- TEXT PROVIDED
=== Begin Enclosure ===

Supported source types


Matcher supports four source types. Each represents a category of data origin:
TypeDescriptionTypical use
LEDGERGeneral ledger accountsInternal accounting systems
BANKBank statementsExternal bank feeds
GATEWAYPayment processor transactionsPayment gateways
CUSTOMCustom integrationsERPs, card networks, or any other data source

Ingestion methods


Transaction data is ingested through file upload:
MethodUse CaseFormats
File UploadManual CSV/JSON/XML uploadsCSV, JSON, XML

File-based ingestion


The most common method for bank statements and ERP exports.

Manual upload

Use the file upload endpoint to import transaction files manually.

Bank connections


Standard Bank format

Most banks provide CSV or MT940 formatted statements:
{
  "name": "Chase Business Account",
  "type": "BANK",
  "config": {
    "bank_name": "Chase",
    "account_number": "****1234",
    "currency": "USD",
    "statement_format": "CSV",
    "timezone": "America/New_York"
  }
}

Mt940/mt942 format

For SWIFT-formatted bank statements:
{
  "name": "International Bank SWIFT",
  "type": "BANK",
  "config": {
    "statement_format": "MT940",
    "swift_bic": "CHASUS33",
    "parse_options": {
      "date_format": "YYMMDD",
      "amount_decimal_indicator": ","
    }
  }
}
API Reference: Create source

ERP and custom connections


Use the CUSTOM source type for ERP systems (SAP, Oracle, NetSuite, etc.) and any other data source that doesn’t fit the BANK, LEDGER, or GATEWAY categories.

Example: ERP source

{
  "name": "SAP S/4HANA",
  "type": "CUSTOM",
  "config": {
    "erp_type": "SAP",
    "company_codes": ["1000", "2000"]
  }
}
Export transaction data from your ERP and upload it through Matcher’s file upload endpoint. Use field mapping to translate ERP-specific fields into Matcher’s canonical format.

Payment processor connections


Stripe

{
  "name": "Stripe Payments",
  "type": "GATEWAY",
  "config": {
    "provider": "stripe"
  }
}

Adyen

{
  "name": "Adyen Settlements",
  "type": "GATEWAY",
  "config": {
    "provider": "adyen",
    "merchant_account": "CompanyECOM"
  }
}
Export settlement reports from your payment processor and upload them through Matcher’s file upload endpoint.

Card networks

For card network settlement files (Visa, Mastercard, Elo), use the CUSTOM source type:
{
  "name": "Visa Settlement",
  "type": "CUSTOM",
  "config": {
    "network": "VISA",
    "file_format": "TC33"
  }
}

Connection security


Credential storage

All credentials should be stored securely in an encrypted vault and referenced by ID in source configurations.

=== End Enclosure ===

- PROBLEMS TO WORK ON
(1) List the source types that the Matcher documentation says Matcher supports.
(2) Extend the Matcher documentation with a short passage that begins right after its final sentence.
The material placed after this text is not needed for any of this work.

- INPUT DATA
=== Begin Enclosure ===

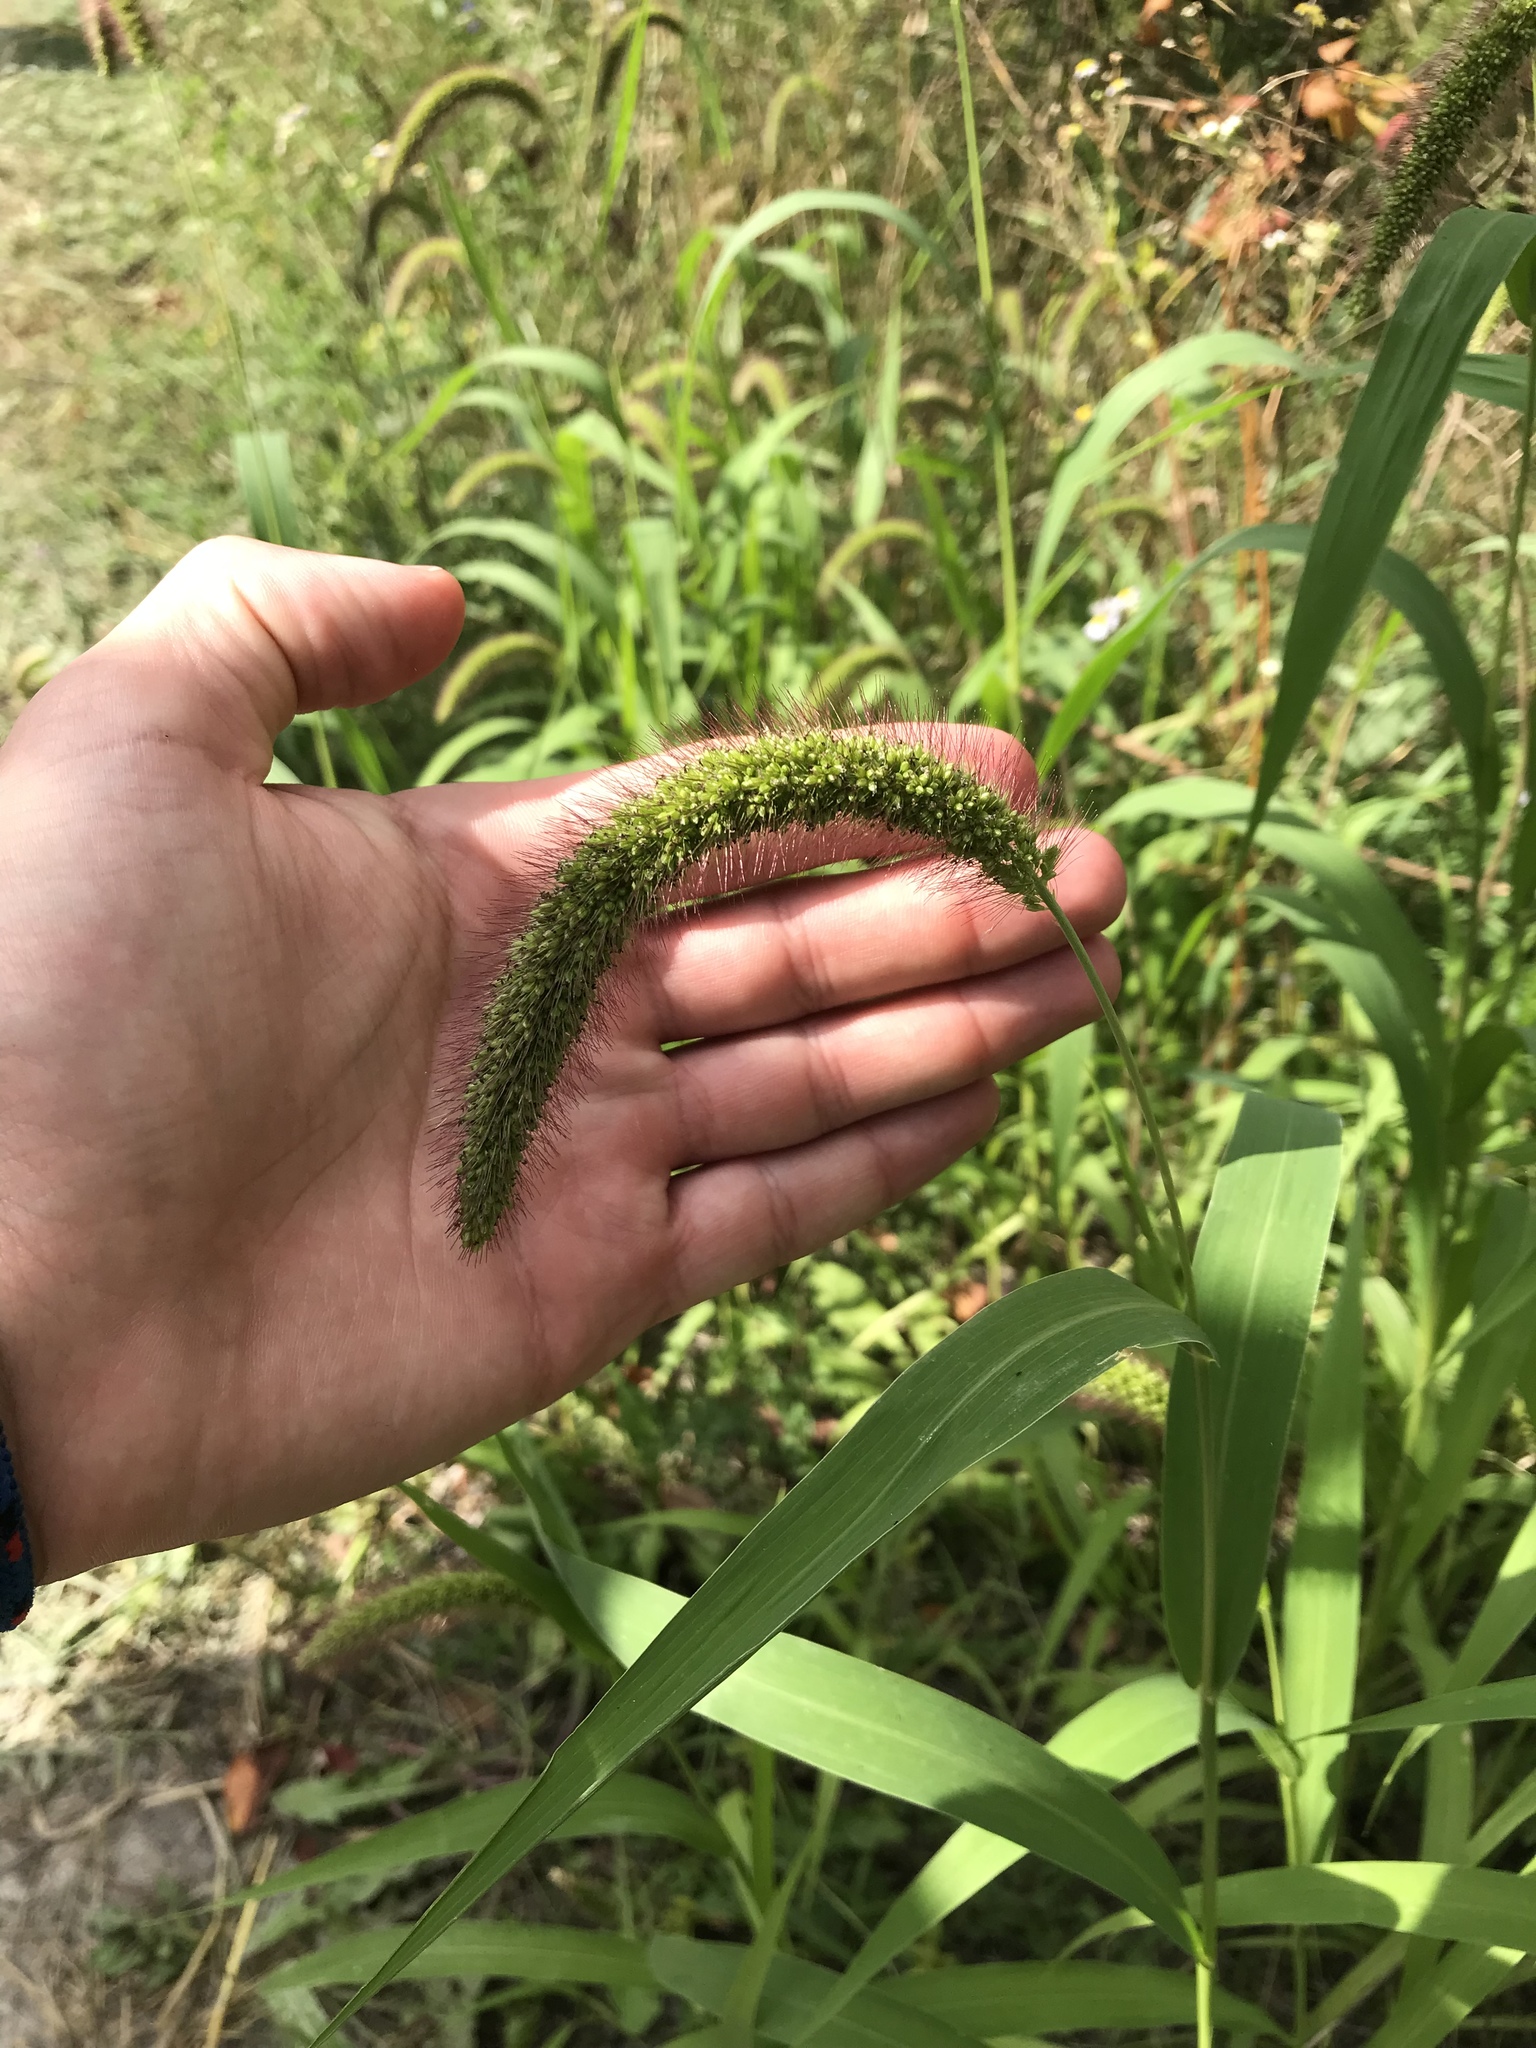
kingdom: Plantae
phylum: Tracheophyta
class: Liliopsida
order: Poales
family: Poaceae
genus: Setaria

=== End Enclosure ===

- ANSWERS BY ITEM
(1) LEDGER, BANK, GATEWAY, CUSTOM

(2)
Ip allowlisting

Configure IP allowlisting at the infrastructure level (load balancer, API gateway, or firewall) to restrict which IPs can push data to Matcher. Source entities do not have a settings.security configuration. Manage IP restrictions outside the application.

Webhook signatures

Matcher signs outbound webhook payloads with HMAC-SHA256. For inbound data, verify signatures at the infrastructure level before data reaches Matcher. Source entities do not have a settings.webhook configuration.

Data format requirements


Required fields

Every transaction must include:
FieldTypeDescription
transaction_idStringUnique ID from source
amountDecimalTransaction amount
currencyStringISO 4217 code
dateDateTransaction date
FieldTypeDescription
referenceStringPayment reference
counterpartyStringOther party name
typeStringcredit/debit
posting_dateDateSettlement date

Field mapping

Use a dedicated endpoint to manage field mappings, not the source’s config object. Create field mappings for a source using:
cURL
curl -X POST "https://api.matcher.example.com/v1/config/contexts/{contextId}/sources/{sourceId}/field-maps" \
 -H "Authorization: Bearer $TOKEN" \
 -H "Content-Type: application/json" \
 -d '{
   "sourceField": "trans_amount",
   "targetField": "amount"
 }'
Refer to Field Mapping for details.

Best practices


Check that uploaded files contain the required fields (transaction_id, amount, currency, date) before uploading. This prevents ingestion errors.
Standardize on a single format (CSV, JSON, or XML) per source to simplify field mapping and reduce errors.
Store all API keys and passwords in the vault. Never include credentials in configuration payloads.
Validate field mapping and data quality with sample files before uploading production data.